Hi-rise condos are selling — kindasorta. If you put your ear to the ground, you’ll hear all kinds of doom and gloom about luxury condos, but in the long run all of these new units will sell. The problem is that construction costs push sales prices to $300 per square foot and above, so there probably will never be hi-rise living in Phoenix, Scottsdale or Tempe for the less-than-affluent.

But: Hope springs eternal in North Phoenix. CityNorth is lo-rise residential with a paired retail district. This is one worth watching, if only because it will tell us if people are willing to pursue a facsimile of urban living in what is, for now at least, a fairly remote location. The dirt on that branch of the SR-101 Freeway is hugely underdeveloped, so it will also be interesting to see if CityNorth can induce a more-vertical Phoenix up north. The big question might be: Why open a sales office now, with the real estate market in the doldrums? The answer is that the developer is betting that the market will have turned by the time it gets up to speed.

Don’t snicker, but Avondale also has vertical ambitions. This is not as silly as it might seem at first glance. The confluence of the I-10 and the SR-101 Freeways is rich with people, and neither Phoenix nor Tolleson seems to be taking advantage of that opportunity. Avondale is close to being built out in its current footprint, and Goodyear has sucked all the oxygen out of the annexation possibilities. As with Tempe, that leaves Avondale with one direction for growth: Up.

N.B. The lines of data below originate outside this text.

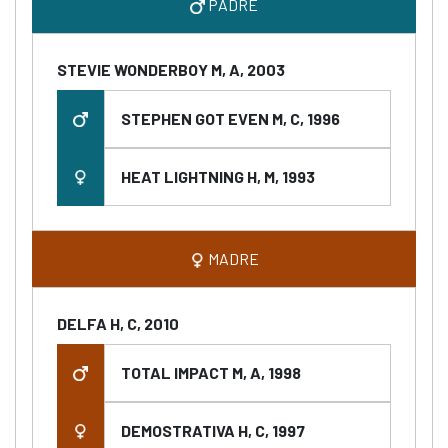
PADRE
STEVIE WONDERBOY M, A, 2003
STEPHEN GOT EVEN M, C, 1996
HEAT LIGHTNING H, M, 1993
MADRE
DELFA H, C, 2010
TOTAL IMPACT M, A, 1998
DEMOSTRATIVA H, C, 1997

The Phoenix Metropolitan area has zoning — which disperses development — but it lacks any sort of regional vision to concentrate big-budget building all in one or two places. Downtown Phoenix may eventually suck up enough tax-money and government takings and giveaways to come to life, a costly proof of the Frankenstein principle. Uptown Scottsdale has the money to do whatever it wants. The only real, organic urban vertical development is in Tempe, and Tempe is still my bet for the most-downtownlike undowntown in the Phoenix area. But scattering our vertical development in the same way that we scattered our suburban development may not be the best strategy for getting the Phoenix Thunderbird back to the sky.